The use of natural health products (NHPs) among children and youth is on the rise and may be as high as 70% among certain pediatric populations (eg, children with chronic conditions: asthma, hyperactivity, cancer, cystic fibrosis, eating disorders).15 The potential for interactions between NHPs and drugs may be increased in pediatric populations because of altered metabolism and excretion. Natural health products administered in conjunction with conventional medications can affect drug pharmacokinetics (absorption, distribution, metabolism, and excretion). Herb-drug interactions are primarily due to altered biotransformation; in particular, herbs may cause induction (or inhibition) of the hepatic cytochrome P450 isozymes, rendering the index drug less (or more) active.

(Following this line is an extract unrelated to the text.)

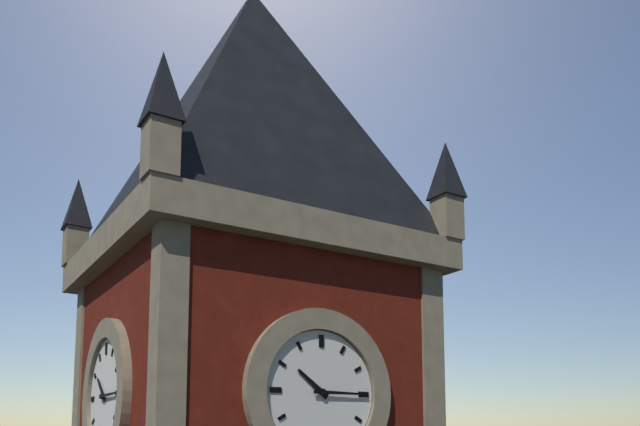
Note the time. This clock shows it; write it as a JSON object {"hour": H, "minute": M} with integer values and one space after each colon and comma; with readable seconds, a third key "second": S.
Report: {"hour": 10, "minute": 15}
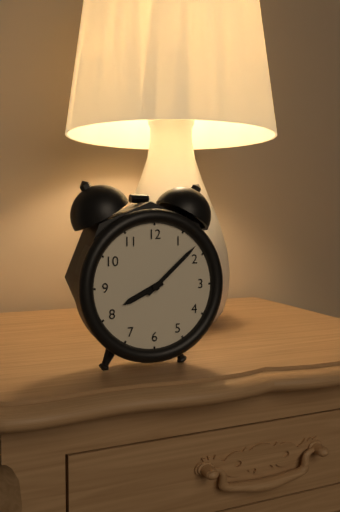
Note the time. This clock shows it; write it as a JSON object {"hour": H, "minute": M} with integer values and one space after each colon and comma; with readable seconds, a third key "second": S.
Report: {"hour": 8, "minute": 8}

We recently published a systematic review to determine the methodological quality of clinical trials examining the possible interactions of St John’s wort with conventional drugs.6 Since interactions between NHPs (ie, St John’s wort) and prescription medications in children are of increasing concern we have used similar methods to investigate this issue in children. Our objectives were to determine the prevalence of pharmacokinetic clinical investigations of NHP-drug interactions and their relevance to the pediatric populations.